-- Texto extraído --
################

Mas se o conteúdo é a forma da matéria, como creio, eu diria que a maior sedução destes textos provém da sua íntima substância. De testando o vago e o impressionismo, não estamos perante um raciocínio lógico, nem seco nem frio. Nestas crónicas, prolongamento de Frei Bento como pessoa, o seu raciocínio nunca está separado da massa sensível que habita as coisas e os seres. Ao ler-se Frei Bento Domingues, percebe-se que se está perante um homem aberto à grandeza. À grandeza do cosmos, à magnânima fragilidade do humano, ao rosto irrepetível nas multidões, à pele da História, inocente e deslumbrado como se fosse um poeta, que só o não é formalmente, porque o poeta faz experiência do escuro e exibe a escuridão como medida, e Frei Bento é um poeta que escolheu à partida a luz do princípio iluminado, e fez dele o seu método de clareza. Porém, dentro de si, conserva intactas essas duas coisas. Só assim se entende que seja um pregador tão hábil, homem de cerimónia e de parcimónia, capaz da paciência e da piedade pelos outros, no circuito do próprio raciocínio. Alguém que discorda, surge contra mas não se in-surge, não cria cisma. Entre os seus, percebe-se muito bem o que recusa, como recusa, porque recusa. O próprio Papa e o Cardeal Ratzinger, bem como Fátima e outras entidades, são figuras que surgem no rodapé dos seus reparos. Há nele, porém, uma forma cordata de discórdia, que passa muito mais pela insistência do que pela indignação. Aliás, em relação aos grandes problemas, depreende-se-lhe uma constante de procedimento notável – é frequente Frei Bento desenvolver um raciocínio, deixá-lo a vibrar intensamente em torno da tese que advoga, para depois suspendê-lo e terminar sem dar o golpe fatal, ficando o raciocínio em aberto, à disposição duma resposta, como se fosse uma conversa interrompida. Por vezes, só assim se entende a sua oposição, ou a sua resistência, ou o seu destinatário, quando posteriormente volta ao assunto, retomando-o pela ponta do ziguezague interrompido. Também só assim se entende como nestas crónicas, bem como nas anteriores e nas posteriores, se desenvolve toda uma cultura de compreensão do papel dos mais vulneráveis, divergente do pensamento dominante, como sucede, por exemplo, no caso das mulheres, tema desenvolvido cautelosamente, sob o anteparo for mal desse tipo de raciocínio inatacável, interrompido no momento exacto.

################

Dados recolhidos:
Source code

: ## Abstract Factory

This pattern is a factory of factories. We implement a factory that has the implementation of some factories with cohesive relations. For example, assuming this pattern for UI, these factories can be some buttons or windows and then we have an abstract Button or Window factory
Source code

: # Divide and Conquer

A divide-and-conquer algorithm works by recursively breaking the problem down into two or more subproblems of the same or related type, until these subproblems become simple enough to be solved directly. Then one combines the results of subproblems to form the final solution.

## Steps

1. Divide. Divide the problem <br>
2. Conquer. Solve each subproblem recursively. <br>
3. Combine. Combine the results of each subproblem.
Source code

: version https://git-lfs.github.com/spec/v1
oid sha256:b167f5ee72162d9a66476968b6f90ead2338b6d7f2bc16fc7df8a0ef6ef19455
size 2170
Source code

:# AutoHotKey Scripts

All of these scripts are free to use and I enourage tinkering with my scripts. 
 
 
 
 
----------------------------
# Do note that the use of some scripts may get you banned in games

################

-- Lista de tarefas --
A: No texto sobre Frei Bento Domingues, enumere tudo aquilo a que, segundo a frase iniciada por "À grandeza do cosmos", ele está aberto.
B: Reproduza fielmente as linhas da listagem, começando pela linha que contém "1. Divide. Divide the problem <br>" e seguindo até à linha que contém "All of these".

-- Respostas --
A:
- a grandeza do cosmos
- a magnânima fragilidade do humano
- o rosto irrepetível nas multidões
- a pele da História

B:
1. Divide. Divide the problem <br>
2. Conquer. Solve each subproblem recursively. <br>
3. Combine. Combine the results of each subproblem.
Source code

: version https://git-lfs.github.com/spec/v1
oid sha256:b167f5ee72162d9a66476968b6f90ead2338b6d7f2bc16fc7df8a0ef6ef19455
size 2170
Source code

:# AutoHotKey Scripts

All of these scripts are free to use and I enourage tinkering with my scripts. 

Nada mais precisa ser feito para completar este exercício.